Addressing the overall financial health of the agricultural sector, Dr. Johansonn explained that, “Overall, the financial health of the agricultural sector is strong even as the pattern of lower crop and livestock prices continues. ERS projects that net cash income and net farm income are both expected to fall slightly compared to 2015, but by much less than last year. Net cash income is expected to fall by 2.5 percent, or about $2.3 billion, and net farm income by 3 percent, or about $1.6 billion. Last year net cash income fell by 27 percent and net farm income by 40 percent.

“However, high net farm income levels from several years ago helped U.S. producers strengthen their financial base and that is still reflected in the financial outlook. Heading into spring planting this year, USDA projects a slightly higher debt (mostly from operating loans) and lower assets (from some erosion in land values), resulting in a slight increase in the debt-to-asset level in 2016. While such an increase indicates rising financial pressures, those ratios remain near historic lows.”

At the farm level, the presentation pointed out that, “What is clear from the farm income forecast is that farm budgets have been tightening with lower prices. For example, this crop budget calculator from the University of Illinois uses costs from last year, but has been updated to show expected prices for corn and soybeans in 2016 (see figure 35). Revenue to cover such things as rent and salary after accounting for other costs is lower than the average cash rent value in Illinois from 2015, and much lower than the cash rent value of highly productive farmland. This illustrates some places where producers could seek to tighten budgets: chemical inputs, seed purchases, crop insurance, machinery costs, etc. In addition, government payments could contribute to net revenues; a county-level Agricultural Risk Coverage (ARC-CO) payment of $30 per acre is assumed in the calculator, but that could be higher or lower depending on the benchmark revenues for that county.”

Lastly, on the issue of farmland values, Dr.
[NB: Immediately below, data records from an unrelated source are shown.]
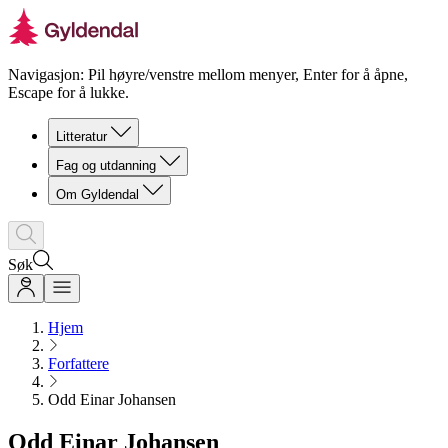
Navigasjon: Pil høyre/venstre mellom menyer, Enter for å åpne,
Escape for å lukke.
Litteratur
Fag og utdanning
Om Gyldendal
Søk
Hjem
Forfattere
Odd Einar Johansen
Odd Einar Johansen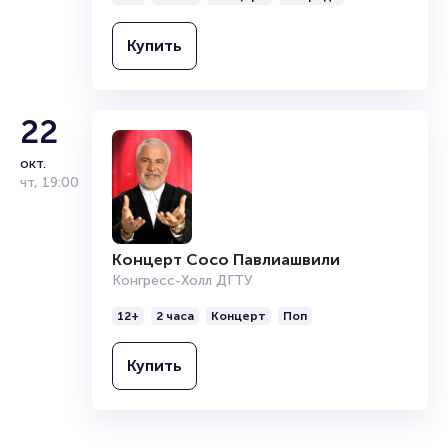
Купить
22
окт.
чт
,
19:00
Концерт Сосо Павлиашвили
Конгресс-Холл ДГТУ
12+
2 часа
Концерт
Поп
Купить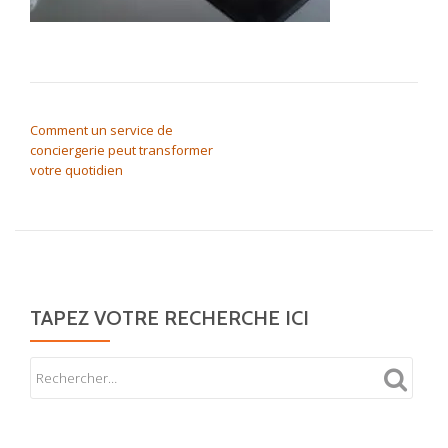
NAVIGATION DE L’ARTICLE
Comment un service de
conciergerie peut transformer
votre quotidien
TAPEZ VOTRE RECHERCHE ICI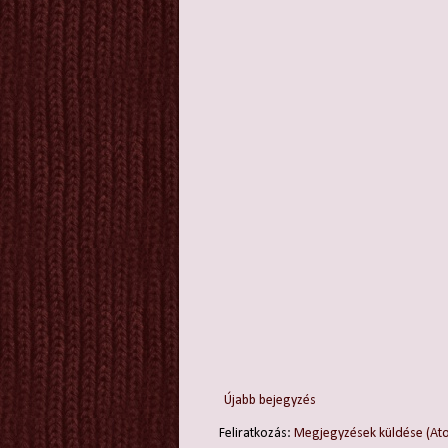
Újabb bejegyzés
Feliratkozás:
Megjegyzések küldése (At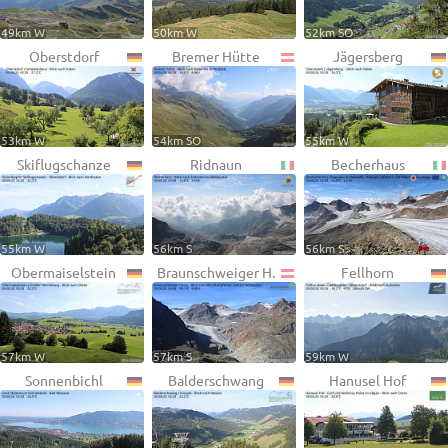
49km W
50km W
52km SO
Oberstdorf
Bremer Hütte
Jägersberg
53km W
54km SO
55km W
Skiflugschanze
Ridnaun
Becherhaus
55km W
56km S
56km S
Obermaiselstein
Braunschweiger H.
Fellhorn
57km W
57km S
59km W
Sonnenbichl
Balderschwang
Hanusel Hof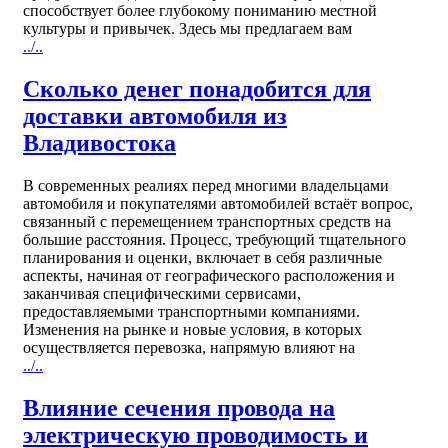
способствует более глубокому пониманию местной
культуры и привычек. Здесь мы предлагаем вам
../..
Сколько денег понадобится для
доставки автомобиля из
Владивостока
В современных реалиях перед многими владельцами
автомобиля и покупателями автомобилей встаёт вопрос,
связанный с перемещением транспортных средств на
большие расстояния. Процесс, требующий тщательного
планирования и оценки, включает в себя различные
аспекты, начиная от географического расположения и
заканчивая специфическими сервисами,
предоставляемыми транспортными компаниями.
Изменения на рынке и новые условия, в которых
осуществляется перевозка, напрямую влияют на
../..
Влияние сечения провода на
электрическую проводимость и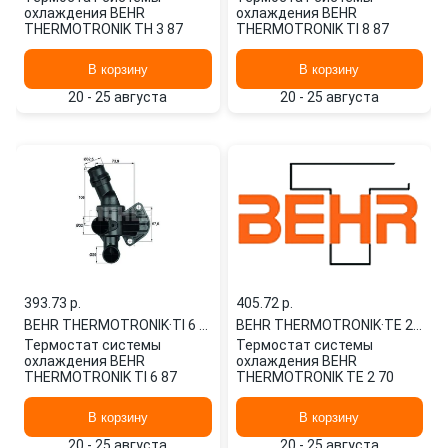
охлаждения BEHR
охлаждения BEHR
THERMOTRONIK TH 3 87
THERMOTRONIK TI 8 87
В корзину
В корзину
20 - 25 августа
20 - 25 августа
393.73 p.
405.72 p.
BEHR THERMOTRONIK
·
TI 6 87
BEHR THERMOTRONIK
·
TE 2 70
Термостат системы
Термостат системы
охлаждения BEHR
охлаждения BEHR
THERMOTRONIK TI 6 87
THERMOTRONIK TE 2 70
В корзину
В корзину
20 - 25 августа
20 - 25 августа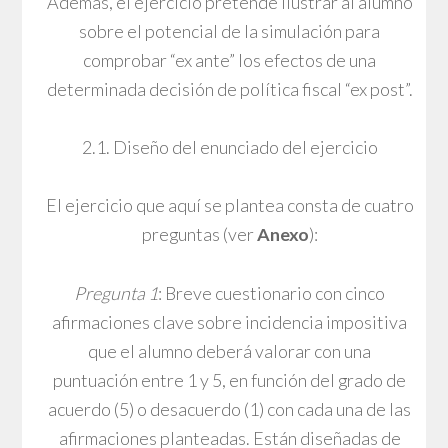
Además, el ejercicio pretende ilustrar al alumno
sobre el potencial de la simulación para
comprobar “ex ante” los efectos de una
determinada decisión de política fiscal “ex post”.
2.1. Diseño del enunciado del ejercicio
El ejercicio que aquí se plantea consta de cuatro
preguntas (ver
Anexo
):
Pregunta 1
: Breve cuestionario con cinco
afirmaciones clave sobre incidencia impositiva
que el alumno deberá valorar con una
puntuación entre 1 y 5, en función del grado de
acuerdo (5) o desacuerdo (1) con cada una de las
afirmaciones planteadas. Están diseñadas de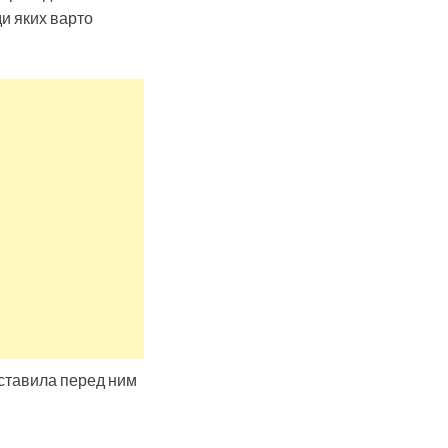
ди яких варто
оставила перед ним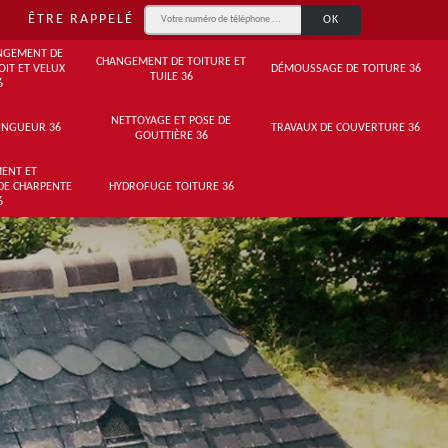
ÊTRE RAPPELÉ
NGEMENT DE
CHANGEMENT DE TOITURE ET
OIT ET VELUX
DÉMOUSSAGE DE TOITURE 36
TUILE 36
6
NETTOYAGE ET POSE DE
INGUEUR 36
TRAVAUX DE COUVERTURE 36
GOUTTIÈRE 36
ENT ET
DE CHARPENTE
HYDROFUGE TOITURE 36
6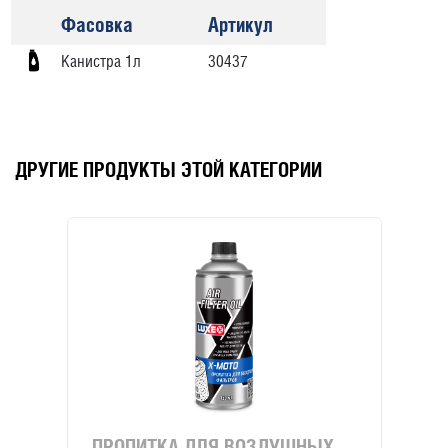
Фасовка
Артикул
Канистра 1л
30437
ДРУГИЕ ПРОДУКТЫ ЭТОЙ КАТЕГОРИИ
ПРОПИТКА ДЛЯ ВОЗДУШНЫХ
4Т 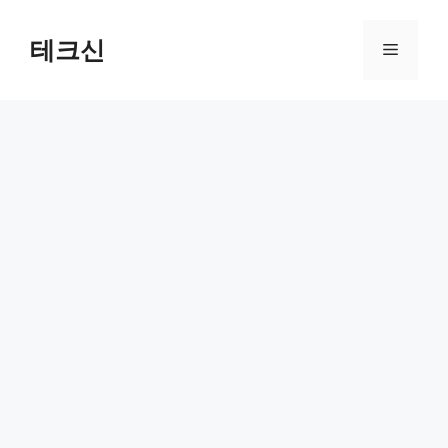
컨
텐
테크신
메
츠
로
뉴
건
너
뛰
기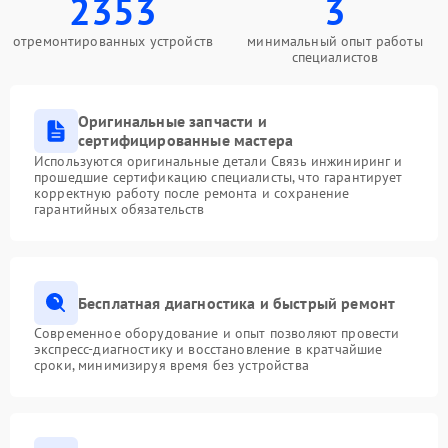
2353
3
отремонтированных устройств
минимальный опыт работы
специалистов
Оригинальные запчасти и
сертифицированные мастера
Используются оригинальные детали Связь инжиниринг и
прошедшие сертификацию специалисты, что гарантирует
корректную работу после ремонта и сохранение
гарантийных обязательств
Бесплатная диагностика и быстрый ремонт
Современное оборудование и опыт позволяют провести
экспресс-диагностику и восстановление в кратчайшие
сроки, минимизируя время без устройства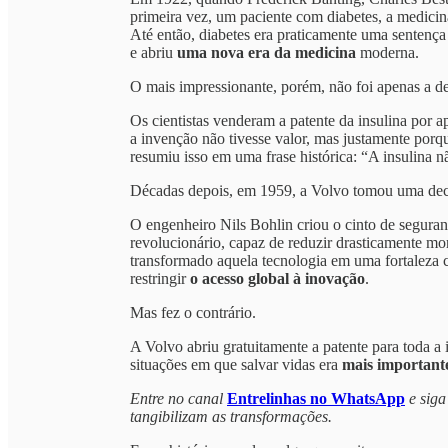
primeira vez, um paciente com diabetes, a medici
Até então, diabetes era praticamente uma sentença
e abriu
uma nova era da medicina
moderna.
O mais impressionante, porém, não foi apenas a des
Os cientistas venderam a patente da insulina por
a invenção não tivesse valor, mas justamente porq
resumiu isso em uma frase histórica: “A insulina 
Décadas depois, em 1959, a Volvo tomou uma dec
O engenheiro Nils Bohlin criou o cinto de seguranç
revolucionário, capaz de reduzir drasticamente mor
transformado aquela tecnologia em uma fortaleza co
restringir
o acesso global à inovação
.
Mas fez o contrário.
A Volvo abriu gratuitamente a patente para toda a
situações em que salvar vidas era
mais importan
Entre no canal
Entrelinhas no WhatsApp
e siga
tangibilizam as transformações.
Johannson stated that, “Recent data show [click here, here, and here for more detail] that land values might have hit a plateau; fourth quarter 2015 data show flat ranchland value. And in general, farmland land values in the region have been weakening lately.

“Is land still valued too highly, and if so, by how much? One way to think about this is to compare land value and the income stream from cash rent. This comparison shows that the land values could make sense in some regions. For example, in the Corn Belt, with projected 2016 cash rent and the current low-risk interest rate, the revenue stream is rising (see figure 39). The income stream is not as strong if we assume that interest rates rise in 2016 to the levels of a couple years ago or if cash rents fall, but in either case, present value of the income stream remains above the average land value in the Corn Belt. So, given forecast cash rent and current interest rates, the income stream could support the current land value in the Corn Belt. Of course from our earlier slide we know there will be pressure to renegotiate those cash rents lower, but this comparison lends some weight to the notion that such adjustments will likely be slow.”